• **Task brief**: Copy exactly the lines of the material below that run from the one containing "need for medical" through the one containing "director, Andrew Buchanan, about". Copy no other lines.

■ ■ ■ ■ ■ ■ ■

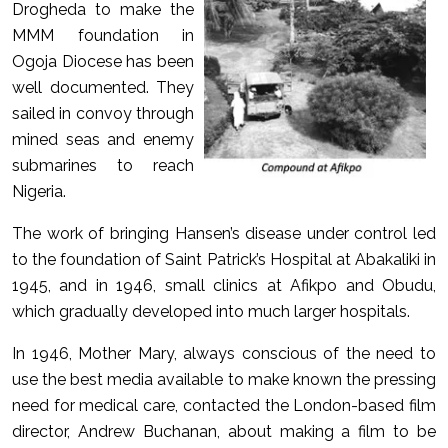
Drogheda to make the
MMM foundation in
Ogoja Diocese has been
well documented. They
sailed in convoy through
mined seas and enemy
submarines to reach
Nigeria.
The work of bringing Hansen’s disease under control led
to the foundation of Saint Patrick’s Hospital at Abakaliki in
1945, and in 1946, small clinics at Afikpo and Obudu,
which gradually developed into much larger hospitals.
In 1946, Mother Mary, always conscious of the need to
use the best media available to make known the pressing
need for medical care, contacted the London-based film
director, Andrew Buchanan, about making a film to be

■ ■ ■ ■ ■ ■ ■

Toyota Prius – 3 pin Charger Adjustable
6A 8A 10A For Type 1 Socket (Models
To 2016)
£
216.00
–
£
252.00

■ ■ ■ ■ ■ ■ ■

• **Response**:
need for medical care, contacted the London-based film
director, Andrew Buchanan, about making a film to be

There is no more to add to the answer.